Por Felicia Knobloch - Pontifícia Universidade Católica de São Paulo
Palestra realizada no Simpósio "Desigualdades, Deslocamentos e Políticas Públicas na Imigração e Refúgio".
Agradecimentos: à profa. Dra. Miriam Debieux Rosa pelo convite para participar do simpósio.
O tema "migração" pode ser considerado um elemento analisador de nossa época. Nos anos de 1970 e 1980 ocorreu o debate sobre a loucura e a psicose, o responsável pelas transformações de teorias e práticas sobre o louco e a loucura. Isso implicou, em 2001, a reforma psiquiátrica e consolidação da política de saúde mental em nosso país, pois colocou em questão paradigmas da psiquiatria vigente. Essa política busca recuperar a condição de cidadão, aprimorar os serviços e estratégias de tratamentos e desenvolver processos de inclusão e inserção de pessoas que sofrem transtornos mentais. Esse estranho, estrangeiro, esquisito, essa alteridade radical que se impunha era vista como perigosa, e por isso sofria segregação, exclusão e precisava ser asilado. Esse "louco", que requisitou seu lugar de sujeito, de cidadão, com seus direitos, que buscou respeito e dignidade na sua forma de existência, conseguiu mudar o estatuto de louco.
Consideramos, então, que esse lugar do estranho, de estranho familiar e estrangeiro que busca reconhecimento em todos os níveis é ocupado atualmente pelos migrantes e refugiados. O difícil trabalho clínico e social por suas especificidades culturais, políticas, sociais e subjetivas nos convocam diretamente para a questão da alteridade, para um Outro que nos coloca em questão tanto nossas práticas de saúde quanto nossas capacidades pessoais, políticas e institucionais de acolhimento do estranho/estrangeiro. Poder legitimar o sofrimento psíquico advindo de várias situações e experiências de vida, tanto de seu lugar de origem como durante o processo de migração, bem como o da inserção ou exclusão no novo lugar, não deveria significar patologização da diferença como a única forma de reconhecimento desse outro estrangeiro. As categorias psicológicas e psiquiátricas que outrora constituíram o discurso da loucura como forma de controle do desconhecido reaparecem hoje na questão dos imigrantes, uniformizando modos de subjetivação singulares. A linguagem psiquiátrica aparece para se colocar no lugar do mal entendido que o encontro com o diferente provoca.
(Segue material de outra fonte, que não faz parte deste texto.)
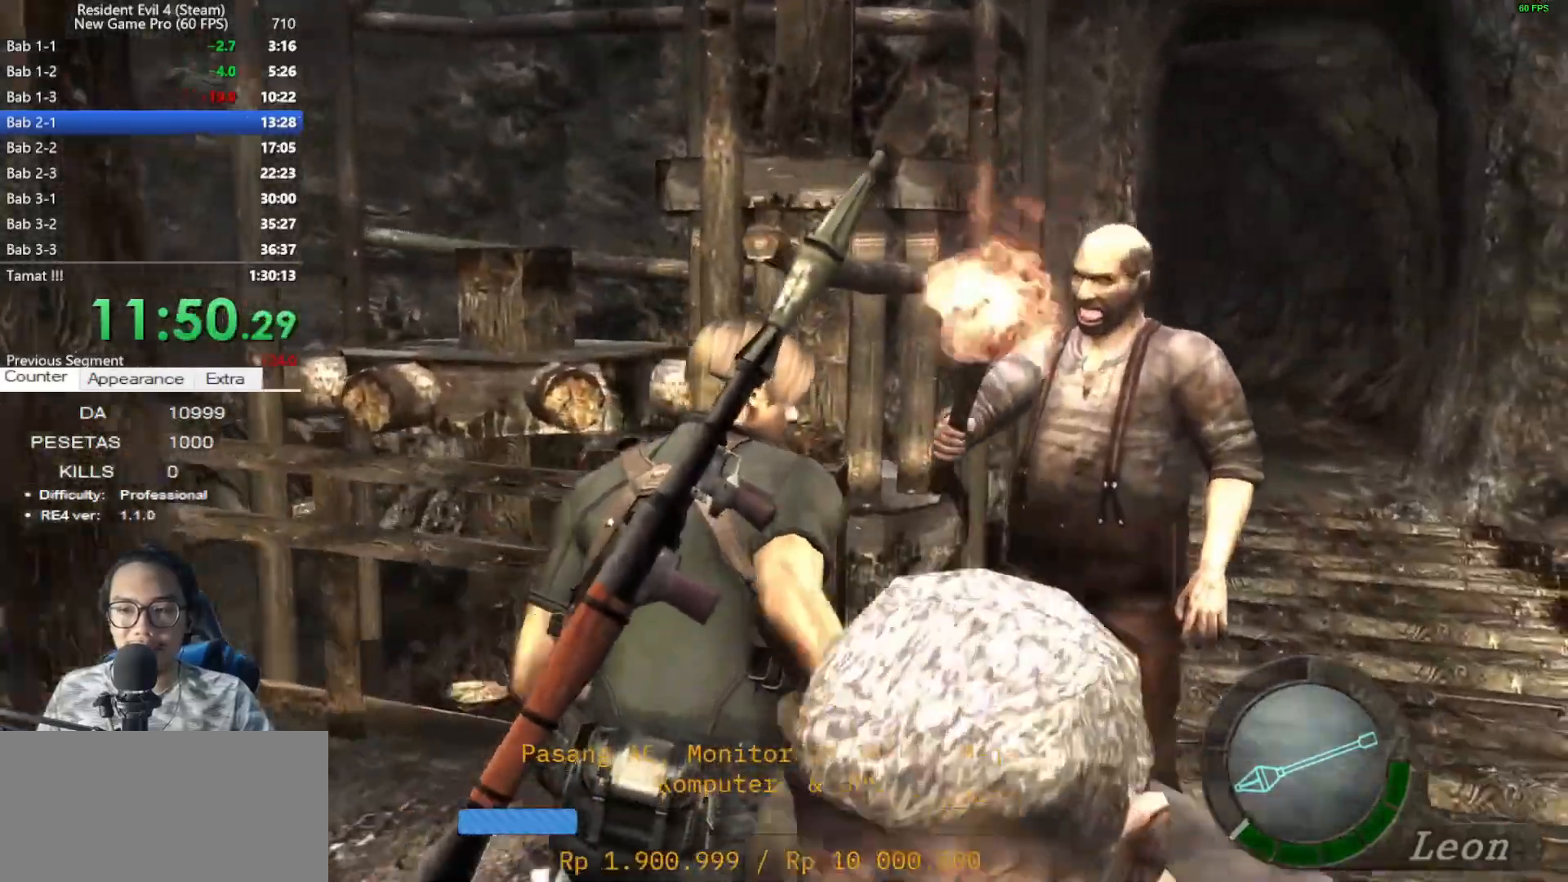
{"keys": ["shift", "w"], "mouse": [], "events": [[133, "d", "up"]]}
Esses mal entendidos dificuldades de comunicação provocados pela diferença de língua e linguagem e diferenças de culturas entre quem cuida e quem é cuidado são alguns dos desafios que precisam ser enfrentados nos atendimentos aos migrantes.
A primeira questão que me surgiu ao ler o título da mesa - Impasses no atendimento e assistência do migrante e refugiados na saúde e saúde mental - é se concordamos com a afirmação ou com a posição de que podemos identificar questões específicas em torno da saúde mental dos migrantes e dos refugiados. A resposta imediata é que sim, principalmente quando compartilhamos das posições da etnopsicanálise e da psiquiatria transcultural como referências às práticas de cuidado.
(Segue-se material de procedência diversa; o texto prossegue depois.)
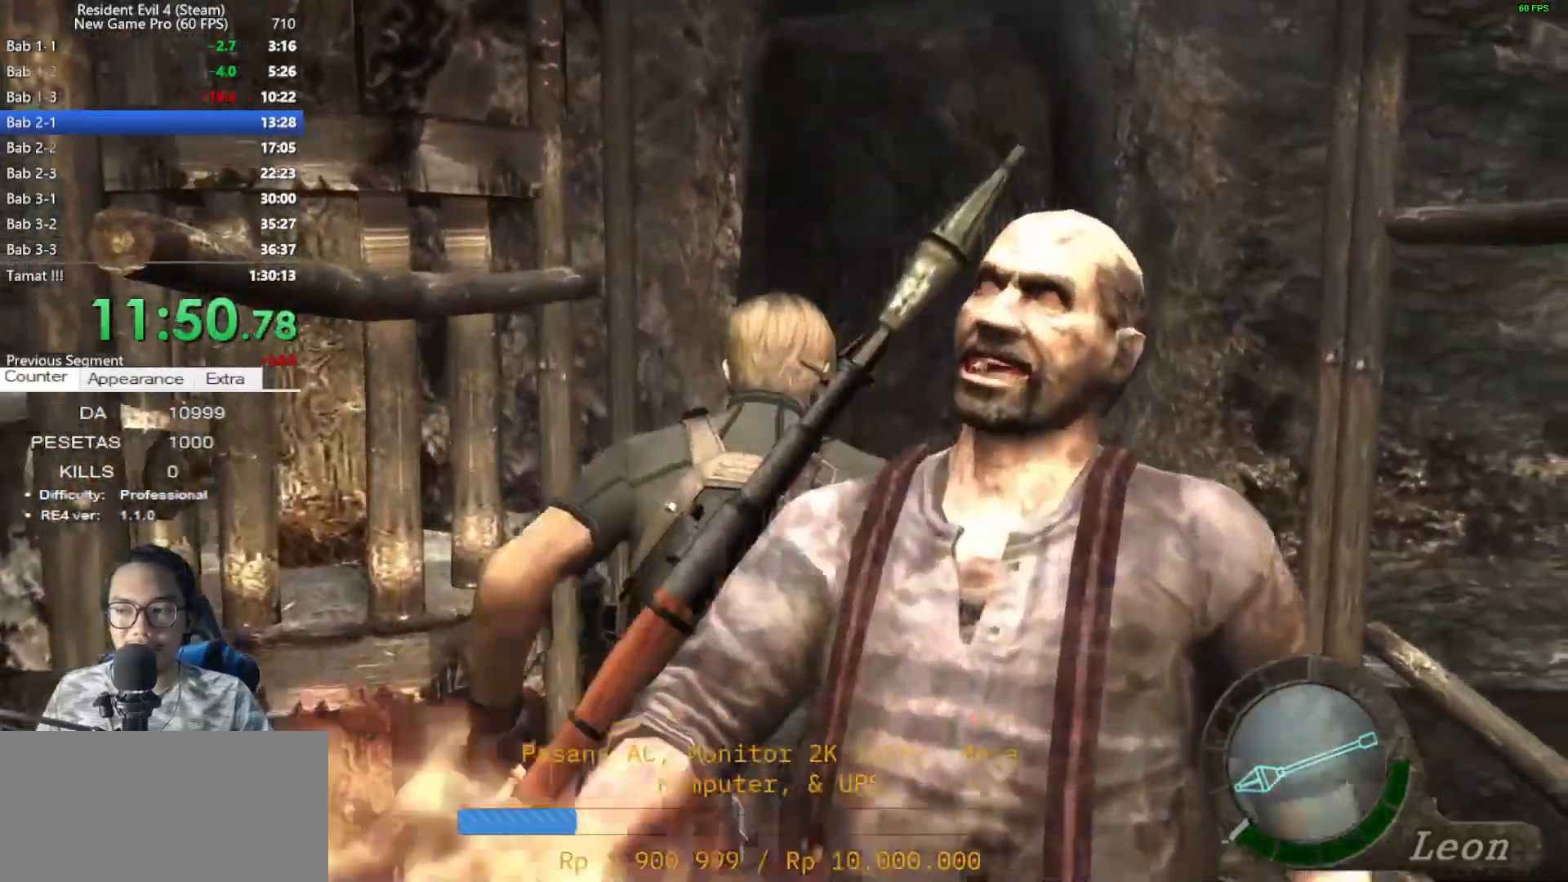
{"keys": ["a", "shift", "w"], "mouse": [], "events": [[467, "a", "down"]]}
Marie-Rose (Moro 2013), etnopsiquiatra francesa, em sua conferência Psicoterapia transcultural da migração, nos mostrou como a prática em psiquiatria transcultural foi desenvolvida por ela e seus colegas, decorrente dos impasses provocados pelo trabalho com migrantes na França. Pudemos ainda perceber, em seu relato, como a prática clínica foi se aprimorando a partir da própria interação dos profissionais com os pacientes. Sem dúvida, a experiência do grupo de etnopsicanálise francesa e de psiquiatria transcultural de Tobie Nathan e Marie-Rose Moro baseada na Etnopsiquiatria de Devereux é, hoje, referência fundamental para o trabalho clínico com os migrantes. Levar em consideração a multiplicidade de contextos, culturas e línguas com que convivem no dia a dia do trabalho, desenvolver estratégias clínicas com capacidade de organizar novos arranjos a cada situação do encontro clínico, considerar a singularidade do sujeito em seu contexto atual com relação a suas referências e especificidades culturais de origem, além de uma forma de organização de trabalho, implica uma posição ético-política do trabalho clínico-institucional.
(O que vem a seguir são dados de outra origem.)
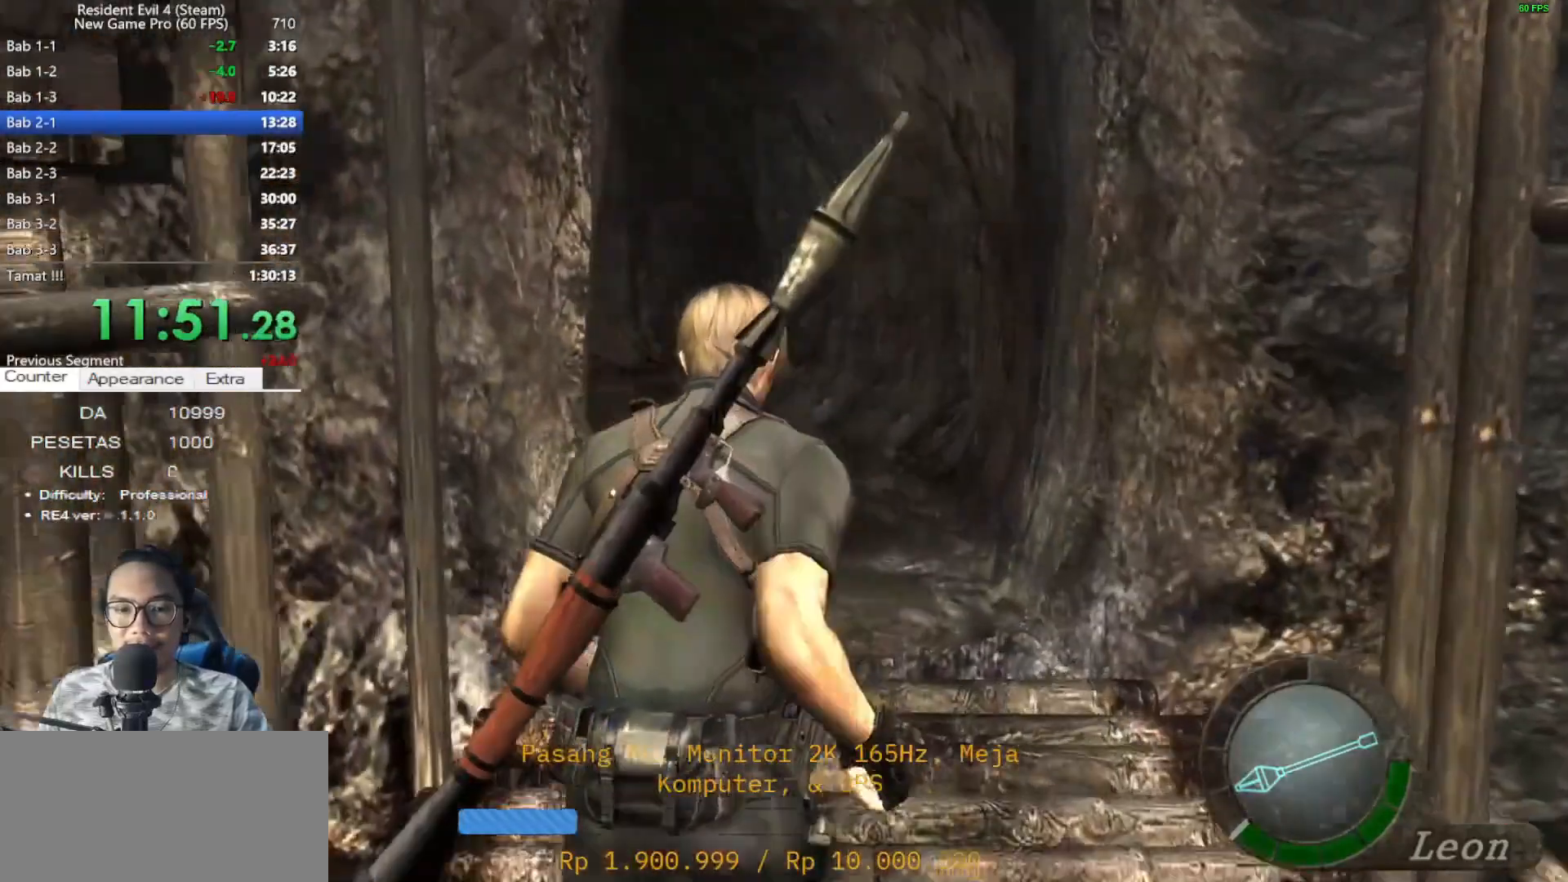
{"keys": ["shift", "w"], "mouse": [], "events": [[17, "a", "up"]]}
Entretanto, quando analisamos algumas das recentes produções clínicas, teóricas e técnicas sobre tratamentos em saúde mental de migrantes e refugiados, deparamos com outra posição, que aparentemente não se coloca de forma antagônica à etnopsicanálise e psiquiatria transcultural. Do meu ponto de vista produz outro discurso, que é paradoxal ao tentar inserir a experiência da migração em categorias e transtornos psiquiátricos. Esse discurso apelou para as questões da saúde e condições clínicas através de categorias psiquiátricas para legitimar e dar visibilidade jurídica ao imigrante, ao refugiado e ao asilado, e assim poder inseri-los num sistema onde eles não possuem lugar subjetivo, social, jurídico e político. É justamente pela inserção social ter acontecido por via médico-psiquiátrica que se corre o perigo da naturalização de um discurso patologizante da experiência de migração. Assim, o próprio discurso sobre os cuidados em saúde mental do migrante e refugiado pode contribuir para a criação de alguns impasses que aqui aparecem, e essa discussão não é nada simples.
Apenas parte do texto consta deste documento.